#### [TASK INSTRUCTIONS]
Reproduce the passage of the MICER19 reflection from "Methods in Chemistry" up to and including "the ChemEd community.", keeping every word and mark unchanged.
[Opening DOCUMENT EXTRACT section]
Methods in Chemistry Education 2019 (MICER19) was held in Edinburgh on May 17th. It was a 1-day conference aimed at developing the skills of the ChemEd community.

It is hard to convey how grateful I am for the chance to engage with something like MICER. I trained as a synthetic Chemist, but I am now expected to engage with SoTL instead of making molecules. Jumping into a new field has been really hard; unlike a traditional PostDoc I haven’t been able to join an established research group in my department to scaffold this training (though I am unusually lucky to have had access to Hull’s STEM Ed group). MICER offers introductions to some of the key capacity items (nuts-and-bolts ‘how tos’), but also a day among people who ‘get it’. I think my progress is quite interesting against this backdrop: I started out with good pedagogic questions (Y1), spent a long time grappling with methods (Y2-3), and am now kind of expanding into methodologies while narrowing my investigative scope.

To prepare, I did my pre-reading, made a list of people I needed to talk to (I find it socially very hard to network), and thought about what I want to research next year. This last one marks a real development in my thinking. It’s taken me three years to decide how I want to spend my Scholarship time. This focus (articulating student misconceptions in ‘inorganic’ NMR - message me if you want to collaborate, yeah?) helped me engage with all the presentations more strategically. Here’s the core messages I took from each speaker for my specific agenda.

Speaker 1: Renee Cole

A discourse model allows you to grapple systematically with discourse data. Researching your teaching can help you improve that teaching in ways you might not yet recognise. ??Thermodynamics is a finalist topic in the USA??

Speaker 2: Maria Gallardo-Williams

I found this really interesting, but feel that it spoke more to my teaching practice than my EdRes ambitions. The way that this (clearly excellent) teaching has led to publications is something I will think over carefully, but I didn’t see much alignment with my own specific EdRes goal for this year.
[Closing DOCUMENT EXTRACT section]
[Opening PROVIDED MATERIAL section]
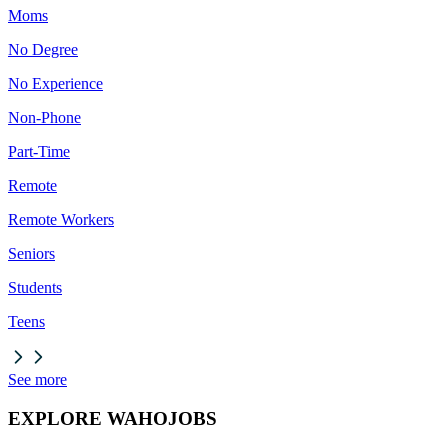
Moms
No Degree
No Experience
Non-Phone
Part-Time
Remote
Remote Workers
Seniors
Students
Teens
See more
EXPLORE WAHOJOBS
[Closing PROVIDED MATERIAL section]
#### [EXPECTED OUTPUT]
Methods in Chemistry Education 2019 (MICER19) was held in Edinburgh on May 17th. It was a 1-day conference aimed at developing the skills of the ChemEd community.